* _Exercise materials_

□ □ □ □ □ □ □

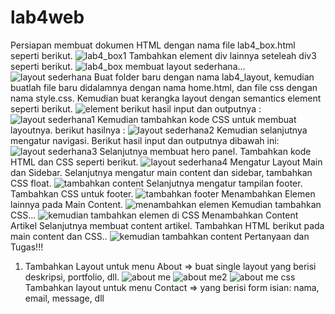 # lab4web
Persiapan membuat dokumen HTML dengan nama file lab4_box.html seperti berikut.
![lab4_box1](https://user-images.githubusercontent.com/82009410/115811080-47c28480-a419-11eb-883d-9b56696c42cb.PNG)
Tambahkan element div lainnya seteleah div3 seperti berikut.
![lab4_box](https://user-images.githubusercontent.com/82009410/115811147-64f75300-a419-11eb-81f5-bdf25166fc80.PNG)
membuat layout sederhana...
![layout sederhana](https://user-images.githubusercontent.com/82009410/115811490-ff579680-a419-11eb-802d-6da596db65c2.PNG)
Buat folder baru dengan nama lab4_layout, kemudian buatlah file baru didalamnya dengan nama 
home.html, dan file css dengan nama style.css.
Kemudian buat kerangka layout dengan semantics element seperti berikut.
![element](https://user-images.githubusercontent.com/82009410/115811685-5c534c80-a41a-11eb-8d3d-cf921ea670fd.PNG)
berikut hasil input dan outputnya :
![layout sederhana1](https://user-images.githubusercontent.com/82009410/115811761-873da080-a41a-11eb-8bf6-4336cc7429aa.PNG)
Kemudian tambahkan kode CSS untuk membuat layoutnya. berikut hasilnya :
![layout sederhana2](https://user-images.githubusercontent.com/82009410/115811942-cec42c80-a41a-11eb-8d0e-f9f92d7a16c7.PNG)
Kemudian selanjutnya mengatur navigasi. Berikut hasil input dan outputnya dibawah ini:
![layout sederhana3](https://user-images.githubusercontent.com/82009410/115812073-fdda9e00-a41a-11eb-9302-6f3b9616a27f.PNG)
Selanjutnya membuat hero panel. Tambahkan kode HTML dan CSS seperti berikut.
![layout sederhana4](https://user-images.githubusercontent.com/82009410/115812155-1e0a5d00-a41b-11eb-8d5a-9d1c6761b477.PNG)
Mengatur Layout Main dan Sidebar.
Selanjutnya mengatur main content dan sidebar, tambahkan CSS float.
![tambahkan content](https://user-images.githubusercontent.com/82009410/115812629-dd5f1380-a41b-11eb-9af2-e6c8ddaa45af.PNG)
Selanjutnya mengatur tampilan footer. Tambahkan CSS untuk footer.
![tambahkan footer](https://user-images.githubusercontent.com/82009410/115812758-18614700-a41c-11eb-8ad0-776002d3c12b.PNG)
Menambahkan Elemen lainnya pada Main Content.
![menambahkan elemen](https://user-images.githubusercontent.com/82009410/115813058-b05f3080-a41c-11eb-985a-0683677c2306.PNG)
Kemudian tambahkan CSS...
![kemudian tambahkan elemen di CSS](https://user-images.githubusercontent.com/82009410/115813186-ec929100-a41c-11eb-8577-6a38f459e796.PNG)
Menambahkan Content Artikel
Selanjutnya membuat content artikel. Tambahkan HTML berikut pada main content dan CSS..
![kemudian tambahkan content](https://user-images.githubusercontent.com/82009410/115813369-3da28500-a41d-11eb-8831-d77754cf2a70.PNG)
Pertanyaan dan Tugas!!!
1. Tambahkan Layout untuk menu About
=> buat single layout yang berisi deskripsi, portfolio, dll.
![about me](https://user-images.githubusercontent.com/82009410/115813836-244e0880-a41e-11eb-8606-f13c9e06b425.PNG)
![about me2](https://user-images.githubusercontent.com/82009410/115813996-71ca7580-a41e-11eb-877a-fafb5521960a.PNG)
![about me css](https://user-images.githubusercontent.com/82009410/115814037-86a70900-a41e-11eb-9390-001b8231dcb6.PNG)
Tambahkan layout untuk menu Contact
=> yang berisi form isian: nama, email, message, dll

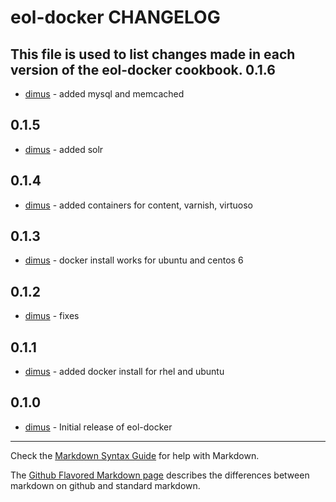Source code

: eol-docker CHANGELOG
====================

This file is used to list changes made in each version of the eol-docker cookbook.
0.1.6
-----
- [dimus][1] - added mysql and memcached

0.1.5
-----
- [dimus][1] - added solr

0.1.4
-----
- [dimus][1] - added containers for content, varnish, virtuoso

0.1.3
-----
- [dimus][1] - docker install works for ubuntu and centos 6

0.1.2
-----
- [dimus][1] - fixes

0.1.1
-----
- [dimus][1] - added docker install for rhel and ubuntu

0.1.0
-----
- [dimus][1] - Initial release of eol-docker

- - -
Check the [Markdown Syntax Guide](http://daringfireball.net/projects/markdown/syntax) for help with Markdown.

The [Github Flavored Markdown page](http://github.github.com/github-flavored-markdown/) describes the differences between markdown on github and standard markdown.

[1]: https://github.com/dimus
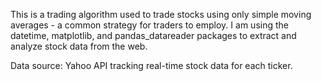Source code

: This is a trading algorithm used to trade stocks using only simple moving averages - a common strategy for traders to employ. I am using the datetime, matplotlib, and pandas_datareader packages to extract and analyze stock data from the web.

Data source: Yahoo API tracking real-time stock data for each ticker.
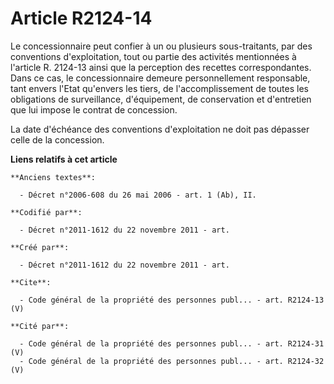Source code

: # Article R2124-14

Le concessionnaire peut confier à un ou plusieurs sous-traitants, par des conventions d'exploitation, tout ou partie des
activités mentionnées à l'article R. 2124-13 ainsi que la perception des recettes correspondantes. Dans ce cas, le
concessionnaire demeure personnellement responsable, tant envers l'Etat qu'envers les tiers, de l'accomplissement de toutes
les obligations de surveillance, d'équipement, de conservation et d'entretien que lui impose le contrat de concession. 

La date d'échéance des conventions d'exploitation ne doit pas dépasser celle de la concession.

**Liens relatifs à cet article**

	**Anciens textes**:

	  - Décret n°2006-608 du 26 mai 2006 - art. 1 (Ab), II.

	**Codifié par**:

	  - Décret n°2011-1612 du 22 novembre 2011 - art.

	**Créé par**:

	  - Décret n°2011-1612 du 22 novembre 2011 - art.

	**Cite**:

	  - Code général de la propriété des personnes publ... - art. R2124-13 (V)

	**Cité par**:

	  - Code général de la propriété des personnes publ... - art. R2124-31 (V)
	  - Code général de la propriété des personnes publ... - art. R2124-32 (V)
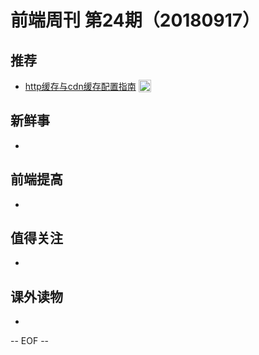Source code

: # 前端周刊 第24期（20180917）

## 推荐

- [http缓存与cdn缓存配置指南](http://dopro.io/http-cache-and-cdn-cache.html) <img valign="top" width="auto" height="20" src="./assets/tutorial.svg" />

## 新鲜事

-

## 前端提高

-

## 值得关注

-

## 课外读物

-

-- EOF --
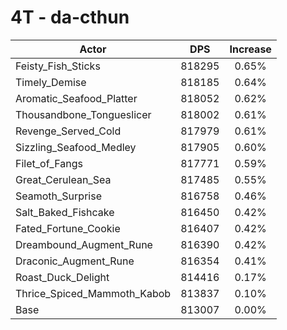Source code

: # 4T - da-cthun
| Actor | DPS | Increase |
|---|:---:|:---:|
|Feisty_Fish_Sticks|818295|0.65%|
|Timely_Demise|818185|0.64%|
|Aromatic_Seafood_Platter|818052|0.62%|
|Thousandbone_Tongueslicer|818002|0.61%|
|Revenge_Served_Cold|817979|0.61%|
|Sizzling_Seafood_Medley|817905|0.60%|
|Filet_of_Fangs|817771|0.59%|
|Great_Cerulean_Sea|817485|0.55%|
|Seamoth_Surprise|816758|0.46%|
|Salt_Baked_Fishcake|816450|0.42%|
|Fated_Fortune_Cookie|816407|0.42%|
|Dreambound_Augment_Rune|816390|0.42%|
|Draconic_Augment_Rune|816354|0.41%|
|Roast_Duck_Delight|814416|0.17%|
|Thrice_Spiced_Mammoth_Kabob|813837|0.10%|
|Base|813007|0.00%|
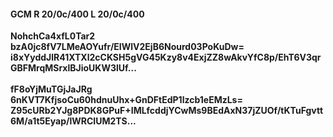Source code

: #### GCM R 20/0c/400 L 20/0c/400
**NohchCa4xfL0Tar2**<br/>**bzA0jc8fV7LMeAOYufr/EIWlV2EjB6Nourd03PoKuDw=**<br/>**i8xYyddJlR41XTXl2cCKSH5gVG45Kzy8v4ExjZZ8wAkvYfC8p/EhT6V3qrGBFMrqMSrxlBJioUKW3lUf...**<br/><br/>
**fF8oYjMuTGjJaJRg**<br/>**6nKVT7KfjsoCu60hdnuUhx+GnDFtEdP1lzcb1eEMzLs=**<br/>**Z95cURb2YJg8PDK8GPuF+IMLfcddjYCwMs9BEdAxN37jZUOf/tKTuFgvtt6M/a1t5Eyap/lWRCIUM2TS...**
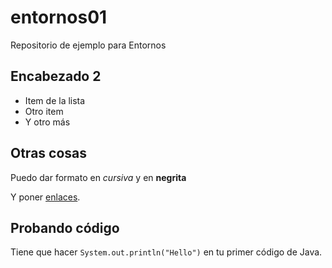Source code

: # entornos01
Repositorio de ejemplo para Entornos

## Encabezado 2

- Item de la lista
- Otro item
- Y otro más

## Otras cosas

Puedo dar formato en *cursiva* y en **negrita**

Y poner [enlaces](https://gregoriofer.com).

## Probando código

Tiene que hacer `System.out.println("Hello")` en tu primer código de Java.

□ □ □ □ □ □ □

* _Directions for this task_
From the records above, extract exactly and only the lines that begin at the line with "tambahkan elemen di" and stop after the line with "Selanjutnya membuat content".

* _Result below_
![kemudian tambahkan elemen di CSS](https://user-images.githubusercontent.com/82009410/115813186-ec929100-a41c-11eb-8577-6a38f459e796.PNG)
Menambahkan Content Artikel
Selanjutnya membuat content artikel. Tambahkan HTML berikut pada main content dan CSS..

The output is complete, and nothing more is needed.